Can you identify this children's story?

I read this book around thirty years ago when I was a pre-teen. What I remember is a brother and sister who moved into an old house. They were unhappy about moving. There was some kind of old shed out back in an overgrown garden, and an oven in the shed. They baked cookies in the oven and sprinkled various colors of sugar on top. The cookies were magical in different ways depending upon the color of the sugar. The last part I remember is that a neighborhood bully grabbed a cookie and started eating it even though they warned him not to, and he turned into a donkey. Since I still remember it after all this time, I’d like to read it again, maybe to my kids. Any ideas?

This sounds like something I read when I was a kid too, but much of the plot (as well as the title) eludes me. Was there an old neighbor lady who collected buttons, and her magic cookies would turn people into buttons (miniature people-shaped buttons, that is) if they ate them?

Sounds like a good book to read while listening to Puff the Magic Dragon.

Yes, Scarlett, I do remember that there was an older, unrelated woman in the story but I left that part out of my description because my memory of her role in the story was even more vague than the rest of my recollection. I also remember that the kids seemed to be somewhat neglected by their parents so they began hanging out in this out-building as a place to sulk. I don’t particularly remember the part about the buttons. One last memory I have is that the author was very descriptive of what the cookies were like fresh out of the oven - hot and golden and fragrant - and that the kids would try to eat them when they were still too hot. I couldn’t find anything on the internet - funny how relatively recent published stories like this can just fade away.

The story sounds like a kid’s author named Ruth Chew. The brother/sister team, the one-gimmick magic (magic cookies, magic buttons, magic vacuum cleaner, etc), the alienated from their parents who are nice, but busy / vivid descriptions are all typical Ruth Chew formulae.

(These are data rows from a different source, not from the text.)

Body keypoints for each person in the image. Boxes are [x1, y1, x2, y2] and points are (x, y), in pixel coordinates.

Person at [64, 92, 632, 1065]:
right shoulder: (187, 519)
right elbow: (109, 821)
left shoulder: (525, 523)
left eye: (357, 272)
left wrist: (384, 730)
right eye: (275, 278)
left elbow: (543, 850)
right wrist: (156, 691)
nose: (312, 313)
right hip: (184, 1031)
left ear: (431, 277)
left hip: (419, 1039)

I know for a fact that the book Scarlett is talking about IS a Ruth Chew book: “The Witch’s Buttons”. It is NOT the same book that Sputnik is talking about as there’s no magic sprinkles and no bully -> donkey transformation.

That said, it Sputnik’s description sure SOUNDS like a Ruth Chew book. I’ve read many of her books and that one doesn’t ring a bell. But it might be worth finding a list of her books and seeing if one of her titles ring a bell.

Fenris

Just by coincidence, I have a list of Ruth Chew’s titles handy–Enjoy!:

Baked Beans for Breakfast/The Secret Summer (same book, pub. under both titles)
Do-It-Yourself Magic
Earthstar Magic
The Enchanted Book
The Hidden Cave
Last Chance for Magic
The Magic Coin
Magic in the Park
Magic of the Black Mirror
Mostly Magic
No Such Thing as a Witch
Royal Magic
Second-Hand Magic
The Secret Treehouse
Shark Lady
Summer Magic
Trapped in Time
The Trouble with Magic
The Wednesday Witch
The Wishing Tree
The Witch and the Ring
The Witch at the Window
Witch in the House
The Witch’s Broom
The Witch’s Buttons
Witch’s Cat
The Witch’s Garden
The Would-Be Witch

I remember No Such Thing As a Witch. That one was good, about a neighborhood lady who these kids thought was a witch, and who baked brownies that could after several pieces eventually make you turn into one. Ah, how trippy it all sounds now.

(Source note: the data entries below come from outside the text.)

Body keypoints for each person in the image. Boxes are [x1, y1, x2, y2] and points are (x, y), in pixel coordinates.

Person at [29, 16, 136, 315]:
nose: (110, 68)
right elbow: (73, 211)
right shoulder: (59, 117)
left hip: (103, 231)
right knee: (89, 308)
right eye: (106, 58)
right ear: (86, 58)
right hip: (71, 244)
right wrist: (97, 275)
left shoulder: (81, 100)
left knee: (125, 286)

I visited the library over lunchtime today and checked out one Ruth Chew book (I already forgot the title - it’s in the car). It looks like the same style that I remember though it isn’t THE book. But I did see The Witch’s Garden in the catalog at a different library - THAT could be a possibility, though it was written in 1978 which is probably after the time I would have read it. Thanks for the leads.

You realize that by reading these books, you’ve doomed yourself to Jack Chick’s hell, don’t you?

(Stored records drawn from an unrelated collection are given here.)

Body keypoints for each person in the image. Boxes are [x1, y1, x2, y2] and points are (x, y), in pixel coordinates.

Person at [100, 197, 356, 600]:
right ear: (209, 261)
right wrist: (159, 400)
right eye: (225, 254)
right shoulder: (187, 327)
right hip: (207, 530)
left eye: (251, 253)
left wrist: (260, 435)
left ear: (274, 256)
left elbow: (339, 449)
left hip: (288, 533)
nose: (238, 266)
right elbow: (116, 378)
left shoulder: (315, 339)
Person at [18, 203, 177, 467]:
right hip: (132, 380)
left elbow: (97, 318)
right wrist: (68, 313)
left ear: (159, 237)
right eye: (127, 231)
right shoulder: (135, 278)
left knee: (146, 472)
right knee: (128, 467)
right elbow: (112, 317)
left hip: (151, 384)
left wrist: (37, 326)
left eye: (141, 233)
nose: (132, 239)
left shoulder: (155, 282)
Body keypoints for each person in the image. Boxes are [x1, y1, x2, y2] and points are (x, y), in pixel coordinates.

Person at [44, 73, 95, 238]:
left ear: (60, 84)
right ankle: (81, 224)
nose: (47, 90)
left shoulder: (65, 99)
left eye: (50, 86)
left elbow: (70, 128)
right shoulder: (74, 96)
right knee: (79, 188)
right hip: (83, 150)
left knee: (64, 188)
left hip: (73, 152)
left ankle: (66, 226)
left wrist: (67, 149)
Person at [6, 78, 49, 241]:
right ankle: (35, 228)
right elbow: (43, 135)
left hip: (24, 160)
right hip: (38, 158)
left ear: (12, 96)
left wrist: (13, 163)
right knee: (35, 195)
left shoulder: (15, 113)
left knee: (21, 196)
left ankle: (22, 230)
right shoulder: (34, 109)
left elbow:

Thanks, Fenris – that was going to bug me! I think I also read No Such Thing as a Witch* – sounds familiar.

Must go to the library!

Doomed?

I will frolic in the flames of Jack Chick’s hell.

And I guess my daughter will join me - she’s already begun reading Chew’s What the Witch Left (add it to your list, booklover) in the car this afternoon.

Just to be pedantic: that should read, “I will frolic in the flames of Jack Chick’s hell. HAW HAW!